I'm a newbie to Apache Spark and was learning basic functionalities. Had a small doubt.Suppose I have an RDD of tuples (key, value) and wanted to obtain some unique ones out of them. I use distinct() function. I'm wondering on what basis does the function consider that tuples as disparate..? Is it based on the keys, or values, or both?
.distinct() is definitely doing a shuffle across partitions. To see more of what's happening, run a .toDebugString on your RDD.
val hashPart = new HashPartitioner(<number of partitions>)
val myRDDPreStep = <load some RDD>
val myRDD = myRDDPreStep.distinct.partitionBy(hashPart).setName("myRDD").persist(StorageLevel.MEMORY_AND_DISK_SER)
myRDD.checkpoint
println(myRDD.toDebugString)
which for an RDD example I have (myRDDPreStep is already hash-partitioned by key, persisted by StorageLevel.MEMORY_AND_DISK_SER, and checkpointed), returns:
(2568) myRDD ShuffledRDD[11] at partitionBy at mycode.scala:223 [Disk Memory Serialized 1x Replicated]

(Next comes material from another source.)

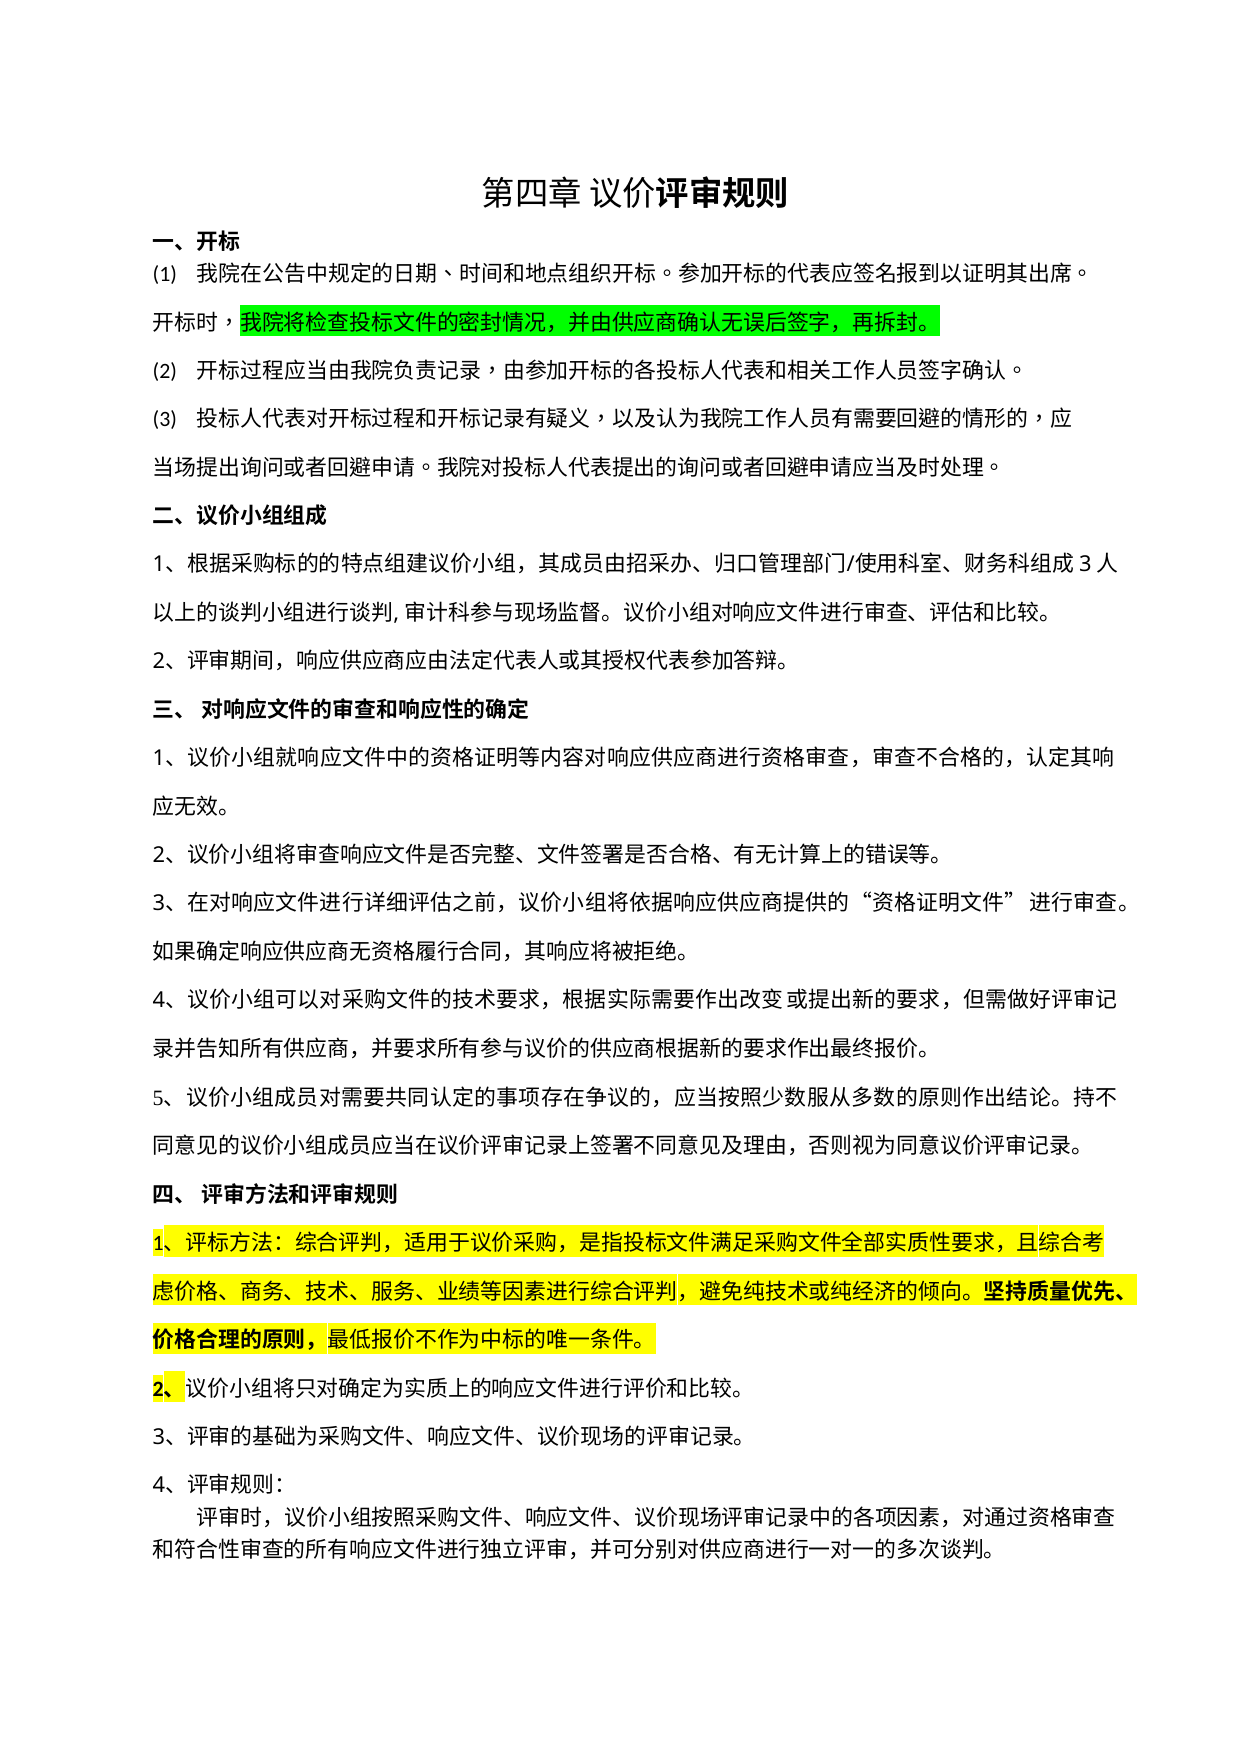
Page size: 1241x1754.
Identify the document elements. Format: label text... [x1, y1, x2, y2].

+-(2568) MapPartitionsRDD[10] at distinct at mycode.scala:223 [Disk Memory Serialized 1x Replicated]
| ShuffledRDD[9] at distinct at mycode.scala:223 [Disk Memory Serialized 1x Replicated]
+-(2568) MapPartitionsRDD[8] at distinct at mycode.scala:223 [Disk Memory Serialized 1x Replicated]
| myRDDPreStep ShuffledRDD[6] at partitionBy at mycode.scala:193 [Disk Memory Serialized 1x Replicated]
| CachedPartitions: 2568; MemorySize: 362.4 GB; TachyonSize: 0.0 B; DiskSize: 0.0 B
| myRDD[7] at count at mycode.scala:214 [Disk Memory Serialized 1x Replicated]
Note that there may be more efficient ways to get a distinct that involve fewer shuffles, ESPECIALLY if your RDD is already partitioned in a smart way and the partitions are not overly skewed.
See Is there a way to rewrite Spark RDD distinct to use mapPartitions instead of distinct? and Apache Spark: What is the equivalent implementation of RDD.groupByKey() using RDD.aggregateByKey()?